The project, being a multidisciplinary ensemble, has three parts with distinct yet complementing goals.
(1) The first is to study the relationship between online ego-network features connected with structural online social capital, privacy attitudes, and cognitive limits identified for offline relationship networks in the case of VK users. Then, to formulate research design and a data collection procedure for an in-depth study of the structure of online friendship networks, patterns of online communication, and their limits in the case of VK users.
(2) Improve obtained previously results of automatic detection of ethnic hate speech in informal user messages using linguistic rules on the sentence level.
(3) Adapt methods of the renormalization theory for parameter optimization (the number of topics) in topic modeling.

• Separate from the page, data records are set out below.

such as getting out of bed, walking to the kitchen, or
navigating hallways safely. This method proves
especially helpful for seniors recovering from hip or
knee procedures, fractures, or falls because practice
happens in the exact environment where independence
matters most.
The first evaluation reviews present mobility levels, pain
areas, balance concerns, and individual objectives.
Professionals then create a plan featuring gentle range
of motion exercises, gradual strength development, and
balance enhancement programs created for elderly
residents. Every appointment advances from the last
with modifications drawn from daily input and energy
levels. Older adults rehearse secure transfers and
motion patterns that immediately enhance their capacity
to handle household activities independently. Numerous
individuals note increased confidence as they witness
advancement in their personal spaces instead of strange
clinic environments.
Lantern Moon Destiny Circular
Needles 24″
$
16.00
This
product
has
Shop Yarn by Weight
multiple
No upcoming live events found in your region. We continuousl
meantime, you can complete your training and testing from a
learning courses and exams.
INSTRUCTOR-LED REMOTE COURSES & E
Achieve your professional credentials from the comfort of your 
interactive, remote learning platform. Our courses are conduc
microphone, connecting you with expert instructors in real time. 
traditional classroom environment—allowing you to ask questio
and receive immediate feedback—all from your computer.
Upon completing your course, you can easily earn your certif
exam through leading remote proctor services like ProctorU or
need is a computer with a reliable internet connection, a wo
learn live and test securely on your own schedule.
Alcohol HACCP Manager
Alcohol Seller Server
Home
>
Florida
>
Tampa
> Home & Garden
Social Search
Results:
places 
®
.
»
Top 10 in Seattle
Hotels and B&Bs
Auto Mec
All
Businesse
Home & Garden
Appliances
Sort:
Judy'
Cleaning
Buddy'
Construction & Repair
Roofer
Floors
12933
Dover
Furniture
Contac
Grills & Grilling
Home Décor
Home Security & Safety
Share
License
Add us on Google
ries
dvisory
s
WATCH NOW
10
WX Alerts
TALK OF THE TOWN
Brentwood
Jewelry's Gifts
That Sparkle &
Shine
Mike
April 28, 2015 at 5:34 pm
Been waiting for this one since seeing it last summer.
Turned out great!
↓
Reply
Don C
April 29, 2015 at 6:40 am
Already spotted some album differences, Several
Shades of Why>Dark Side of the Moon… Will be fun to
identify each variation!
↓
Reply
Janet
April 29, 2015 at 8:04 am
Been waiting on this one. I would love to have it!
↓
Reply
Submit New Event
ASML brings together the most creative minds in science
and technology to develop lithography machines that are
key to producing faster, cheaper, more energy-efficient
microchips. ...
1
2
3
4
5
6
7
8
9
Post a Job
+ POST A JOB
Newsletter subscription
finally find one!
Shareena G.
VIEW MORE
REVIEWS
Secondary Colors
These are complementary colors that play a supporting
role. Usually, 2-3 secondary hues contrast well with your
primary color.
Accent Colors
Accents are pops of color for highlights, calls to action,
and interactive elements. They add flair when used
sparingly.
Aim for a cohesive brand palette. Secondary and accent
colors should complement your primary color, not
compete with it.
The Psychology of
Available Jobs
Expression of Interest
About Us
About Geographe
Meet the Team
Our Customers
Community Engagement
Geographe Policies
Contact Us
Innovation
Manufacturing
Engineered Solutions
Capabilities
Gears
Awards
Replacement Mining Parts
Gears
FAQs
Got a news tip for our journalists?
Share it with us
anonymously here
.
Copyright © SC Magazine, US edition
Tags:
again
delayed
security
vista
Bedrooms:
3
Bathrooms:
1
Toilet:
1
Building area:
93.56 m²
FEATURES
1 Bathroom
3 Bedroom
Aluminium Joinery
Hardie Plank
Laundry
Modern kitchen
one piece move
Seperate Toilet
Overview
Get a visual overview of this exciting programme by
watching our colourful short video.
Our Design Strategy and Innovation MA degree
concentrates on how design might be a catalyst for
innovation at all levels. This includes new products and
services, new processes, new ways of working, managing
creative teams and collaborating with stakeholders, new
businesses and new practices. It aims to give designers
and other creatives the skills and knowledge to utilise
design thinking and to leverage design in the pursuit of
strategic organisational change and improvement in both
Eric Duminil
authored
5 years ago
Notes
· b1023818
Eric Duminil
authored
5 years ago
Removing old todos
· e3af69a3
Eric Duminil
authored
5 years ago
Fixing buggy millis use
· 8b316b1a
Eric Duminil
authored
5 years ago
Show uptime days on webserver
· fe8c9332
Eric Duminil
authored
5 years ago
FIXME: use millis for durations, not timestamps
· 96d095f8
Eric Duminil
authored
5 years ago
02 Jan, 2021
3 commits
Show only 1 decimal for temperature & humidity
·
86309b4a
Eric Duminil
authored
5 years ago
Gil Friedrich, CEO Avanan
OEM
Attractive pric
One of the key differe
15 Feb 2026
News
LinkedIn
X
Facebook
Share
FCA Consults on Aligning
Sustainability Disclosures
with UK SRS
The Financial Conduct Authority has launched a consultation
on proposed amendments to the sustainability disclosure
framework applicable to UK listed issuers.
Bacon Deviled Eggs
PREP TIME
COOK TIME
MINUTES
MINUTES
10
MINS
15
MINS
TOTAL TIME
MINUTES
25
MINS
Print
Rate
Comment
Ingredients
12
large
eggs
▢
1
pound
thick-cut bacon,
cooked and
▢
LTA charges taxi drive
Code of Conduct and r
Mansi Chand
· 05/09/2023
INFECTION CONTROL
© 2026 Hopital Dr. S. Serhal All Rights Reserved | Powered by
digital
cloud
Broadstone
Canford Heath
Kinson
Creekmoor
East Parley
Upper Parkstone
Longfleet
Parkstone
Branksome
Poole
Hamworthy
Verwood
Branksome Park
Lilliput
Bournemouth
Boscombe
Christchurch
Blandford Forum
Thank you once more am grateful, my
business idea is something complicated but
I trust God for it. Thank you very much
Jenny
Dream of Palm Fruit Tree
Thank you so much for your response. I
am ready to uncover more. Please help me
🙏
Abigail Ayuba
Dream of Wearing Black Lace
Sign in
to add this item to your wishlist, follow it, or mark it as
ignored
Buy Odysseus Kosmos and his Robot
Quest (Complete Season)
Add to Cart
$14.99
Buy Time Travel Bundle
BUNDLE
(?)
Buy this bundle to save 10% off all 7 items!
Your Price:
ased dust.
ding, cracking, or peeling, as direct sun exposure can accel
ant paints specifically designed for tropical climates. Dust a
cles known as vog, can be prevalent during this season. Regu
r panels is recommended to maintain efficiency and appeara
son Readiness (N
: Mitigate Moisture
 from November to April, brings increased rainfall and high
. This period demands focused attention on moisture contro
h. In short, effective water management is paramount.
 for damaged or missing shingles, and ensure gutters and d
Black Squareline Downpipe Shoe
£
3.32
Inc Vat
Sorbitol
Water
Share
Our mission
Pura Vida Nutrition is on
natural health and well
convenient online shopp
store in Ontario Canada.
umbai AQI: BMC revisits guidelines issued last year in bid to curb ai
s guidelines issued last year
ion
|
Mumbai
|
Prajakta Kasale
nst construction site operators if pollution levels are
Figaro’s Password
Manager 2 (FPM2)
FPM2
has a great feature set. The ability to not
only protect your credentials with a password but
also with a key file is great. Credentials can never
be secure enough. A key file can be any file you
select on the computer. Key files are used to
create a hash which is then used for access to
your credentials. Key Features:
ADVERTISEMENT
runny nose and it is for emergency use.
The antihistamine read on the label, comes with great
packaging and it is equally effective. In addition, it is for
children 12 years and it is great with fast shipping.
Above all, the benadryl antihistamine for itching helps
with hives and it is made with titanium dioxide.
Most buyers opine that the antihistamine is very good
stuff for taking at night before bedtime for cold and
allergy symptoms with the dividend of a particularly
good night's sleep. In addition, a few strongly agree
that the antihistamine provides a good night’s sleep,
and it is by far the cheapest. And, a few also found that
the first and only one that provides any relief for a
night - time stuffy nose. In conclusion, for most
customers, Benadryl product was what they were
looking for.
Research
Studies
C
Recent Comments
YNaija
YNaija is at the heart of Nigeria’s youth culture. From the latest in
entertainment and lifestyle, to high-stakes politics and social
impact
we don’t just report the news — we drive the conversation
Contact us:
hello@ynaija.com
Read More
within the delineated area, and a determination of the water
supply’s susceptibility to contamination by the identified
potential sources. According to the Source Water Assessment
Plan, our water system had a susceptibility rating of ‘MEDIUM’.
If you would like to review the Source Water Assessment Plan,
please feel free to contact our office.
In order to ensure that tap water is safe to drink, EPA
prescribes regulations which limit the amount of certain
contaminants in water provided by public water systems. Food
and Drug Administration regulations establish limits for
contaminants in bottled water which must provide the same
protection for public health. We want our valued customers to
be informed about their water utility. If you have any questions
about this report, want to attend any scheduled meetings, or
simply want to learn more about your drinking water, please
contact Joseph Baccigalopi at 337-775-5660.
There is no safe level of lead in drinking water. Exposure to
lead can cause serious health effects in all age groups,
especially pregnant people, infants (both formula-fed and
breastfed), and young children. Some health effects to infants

(1) Correlation, multiple regression analysis, path-analysis;
(2) machine learning experiments (SVM, Naïve Bayes, Logistic regression, LSTM/GRU, Word2Vec);
(3) search for necessary mathematical formulations and machine learning experiments (VLDA, LDA with Gibbs sampling, PLSA).
Empirical base of research
(1) First, we used data collected for our subproject in 2017, “Social Capital and privacy online: urban communities on online social networks.” These data were collected in August—October 2017 and include results of a socio-psychological survey (n=357), information on the social network in an urban community (used for computing of structural capital on the friendship networks), data on user ego-networks (a subgraph of the urban network comprised of the survey participants). Second, we constructed a sample of VK users (n=35) and collected survey data on the structure of ego-networks as well as data on the volume of directed communication between participants and their online friends.
(2) First, we used a corpus (n=2.7 mil.) of all messages from Russian-language online social media for an entire year containing at least one ethnonym from a dictionary of post-soviet ethnic groups. These data were collected from the database of social media aggregator IQBuzz. Second, a sample (n=15,000) of the corpus marked up by three independent coders with estimates of author sentiment towards mentioned ethnicity; also, we used verb-ethnicity pairs marked-up by 14 coders.
(3) Experiments were based on three corpora: a Russian corpus (n=8,624) coded by human coders with ten topics; an English corpus (n=15,404) coded by human coders with 15 topics; a French corpus (n=25,000) without any human markups.
(1) It was found that propensity to make connections define a user’s social network. In addition, the relationship between several types of privacy behaviors, privacy attitudes and structural capital was found significant. This result contributes to the understanding of the mechanism involved in the formation of online social capital. Moreover, during this project, a new research design and a data collection tool were developed and used for data collection (n=41) for testing hypotheses on patterns of online communication.
(2) The quality of ethnic hate speech detection was improved by 15% compared to results from our project in 2017 while the average quality of detecting all types of sentiment toward ethnic groups – by 16% in terms of F-macro measure. Moreover, the latter is at least 20% higher than the results of similar tasks for similar data, including a solution based on a neural network. Additionally, the neural network solution, when reproduced on our data showed comparable to previous results. This point out that neural networks might not be optimal for similar to our cases with relatively small data.
(3) A renormalization procedure was adapted and applied for parameter optimization of topic modeling, which improved the computation speed of our approach by at least 68% compared to the traditional approach.
Recommendations and area of application
(2) The new models could be used for automatic ethnic hate speech detection in large collections of informal user messages posted on social media. This could be used for the moderation of user-generated content according to laws on the spread of extremist information.
(3) The developed approach could be used for fast tuning of topic models, which is particularly valuable for social sciences where topic modeling is primarily used for empirical estimation of topics present in data. This approach reduces the time and cost of manual labor for coding data.